Guest opinion: Wokeness, broken roots and clipped wings

Guest opinion: Wokeness, broken roots and clipped wings

I am a career educator with over 30 years of teaching experience in post-secondary education. The university in which I have spent my tenure is Alabama State University, and at the beginning of my employment I frequented a Black-owned bookstore located near the campus. It was called Roots and Wings.

In this book store was just about every source needed to build a critical analysis of the Black experience, and my library to this day has in it over 300 books, most of which came from this establishment.

Although it was practically located on an HBCU campus, it could not sustain itself because African American literature was simply not a community priority.

While I do not expect others to appreciate African American history, and it is predictable that some would fight it being infused into the learning experience of public school children, for African Americans to disregard or to consider mundane the events and circumstances that have shaped their history is a sin of the highest reprehension.

The sin of historic omission can be displayed in the aimless and directionless efforts of many African Americans today, whose leaders find themselves no closer to solving existential problems than their forefathers one hundred years ago.

I submit the answers to the problems that endure in the Black community are written in the missing pages of world history. This is what makes the history Black, hat it is not a part of the typical conversation except when it is time to magnify and mystify a problem in the Black community.
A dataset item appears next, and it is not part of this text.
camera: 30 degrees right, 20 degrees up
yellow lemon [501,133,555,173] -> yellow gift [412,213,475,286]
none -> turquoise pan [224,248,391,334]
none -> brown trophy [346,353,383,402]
James Weldon Johnson stated that no great people have not produced great art and literature and we will not appreciate history in general until African American people have embraced the art and literature they have produced. The conservative politicians who are wasting valuable time trying to defeat divisive “Woke” concepts have nothing to worry about because many Black educators consider the teaching of Black history to be as divisive as white educators.

There are some individual educators who promote the idea but they are in the minority. The Montgomery School Board and the Montgomery City Council should adopt a joint resolution to make every student an honorary ambassador of the City which will require them to learn about events like the Confederacy and the Montgomery Bus Boycott so that they can teach and direct visitors to the key locations and events that have shaped Montgomery’s future. Virtual technology exercises can help in this process.

As for the declining reading scores, who will fail a test if the book is about themselves?

Dr. Robert White is a faculty member at Alabama State University and pastor of Montgomery City of Refuge Church in Montgomery, Ala.